» **SUPPLIED DATA**
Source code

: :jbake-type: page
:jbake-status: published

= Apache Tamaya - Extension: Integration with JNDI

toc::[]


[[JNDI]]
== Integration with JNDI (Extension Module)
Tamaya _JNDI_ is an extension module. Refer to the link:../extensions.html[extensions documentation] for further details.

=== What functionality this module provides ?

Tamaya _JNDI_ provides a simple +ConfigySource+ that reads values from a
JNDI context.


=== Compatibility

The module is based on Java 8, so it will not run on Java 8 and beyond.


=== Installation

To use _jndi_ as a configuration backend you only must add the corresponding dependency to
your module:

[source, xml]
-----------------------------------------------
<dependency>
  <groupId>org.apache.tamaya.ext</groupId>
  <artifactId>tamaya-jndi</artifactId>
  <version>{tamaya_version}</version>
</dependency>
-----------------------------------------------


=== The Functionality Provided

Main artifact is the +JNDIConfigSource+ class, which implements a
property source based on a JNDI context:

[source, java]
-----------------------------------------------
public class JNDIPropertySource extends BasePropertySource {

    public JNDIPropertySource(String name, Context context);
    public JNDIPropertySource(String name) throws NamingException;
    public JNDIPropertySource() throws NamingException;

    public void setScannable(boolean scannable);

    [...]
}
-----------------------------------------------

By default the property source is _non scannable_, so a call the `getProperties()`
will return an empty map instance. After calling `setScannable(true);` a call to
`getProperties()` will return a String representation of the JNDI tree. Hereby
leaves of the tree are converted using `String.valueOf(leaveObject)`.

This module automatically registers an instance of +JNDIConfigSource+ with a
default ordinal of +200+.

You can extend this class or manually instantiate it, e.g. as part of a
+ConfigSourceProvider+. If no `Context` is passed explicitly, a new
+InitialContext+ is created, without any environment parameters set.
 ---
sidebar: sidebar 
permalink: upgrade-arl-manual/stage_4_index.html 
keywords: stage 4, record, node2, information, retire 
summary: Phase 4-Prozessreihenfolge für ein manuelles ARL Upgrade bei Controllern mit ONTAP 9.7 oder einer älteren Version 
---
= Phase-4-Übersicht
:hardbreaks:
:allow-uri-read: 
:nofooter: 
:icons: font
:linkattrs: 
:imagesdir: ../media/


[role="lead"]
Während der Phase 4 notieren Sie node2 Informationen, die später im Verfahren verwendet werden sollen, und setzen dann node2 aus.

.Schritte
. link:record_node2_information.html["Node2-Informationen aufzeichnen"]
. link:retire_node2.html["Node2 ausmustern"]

» **EXERCISE**
When copying the data above, please keep exactly the lines from its first line through the line with "By default the", both ends included, and drop the rest.

» **ANSWER**
Source code

: :jbake-type: page
:jbake-status: published

= Apache Tamaya - Extension: Integration with JNDI

toc::[]


[[JNDI]]
== Integration with JNDI (Extension Module)
Tamaya _JNDI_ is an extension module. Refer to the link:../extensions.html[extensions documentation] for further details.

=== What functionality this module provides ?

Tamaya _JNDI_ provides a simple +ConfigySource+ that reads values from a
JNDI context.


=== Compatibility

The module is based on Java 8, so it will not run on Java 8 and beyond.


=== Installation

To use _jndi_ as a configuration backend you only must add the corresponding dependency to
your module:

[source, xml]
-----------------------------------------------
<dependency>
  <groupId>org.apache.tamaya.ext</groupId>
  <artifactId>tamaya-jndi</artifactId>
  <version>{tamaya_version}</version>
</dependency>
-----------------------------------------------


=== The Functionality Provided

Main artifact is the +JNDIConfigSource+ class, which implements a
property source based on a JNDI context:

[source, java]
-----------------------------------------------
public class JNDIPropertySource extends BasePropertySource {

    public JNDIPropertySource(String name, Context context);
    public JNDIPropertySource(String name) throws NamingException;
    public JNDIPropertySource() throws NamingException;

    public void setScannable(boolean scannable);

    [...]
}
-----------------------------------------------

By default the property source is _non scannable_, so a call the `getProperties()`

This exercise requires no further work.